Having read the records, set them all down exactly as they appear.

Items listed in a dataset
════

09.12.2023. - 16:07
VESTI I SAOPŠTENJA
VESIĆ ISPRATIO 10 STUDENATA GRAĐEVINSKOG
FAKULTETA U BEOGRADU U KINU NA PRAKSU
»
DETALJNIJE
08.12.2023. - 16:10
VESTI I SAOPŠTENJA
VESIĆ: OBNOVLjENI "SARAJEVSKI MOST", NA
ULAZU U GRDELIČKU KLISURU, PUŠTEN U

════

ANSWER TO THIS PROBLEM
09.12.2023. - 16:07
VESTI I SAOPŠTENJA
VESIĆ ISPRATIO 10 STUDENATA GRAĐEVINSKOG
FAKULTETA U BEOGRADU U KINU NA PRAKSU
»
DETALJNIJE
08.12.2023. - 16:10
VESTI I SAOPŠTENJA
VESIĆ: OBNOVLjENI "SARAJEVSKI MOST", NA
ULAZU U GRDELIČKU KLISURU, PUŠTEN U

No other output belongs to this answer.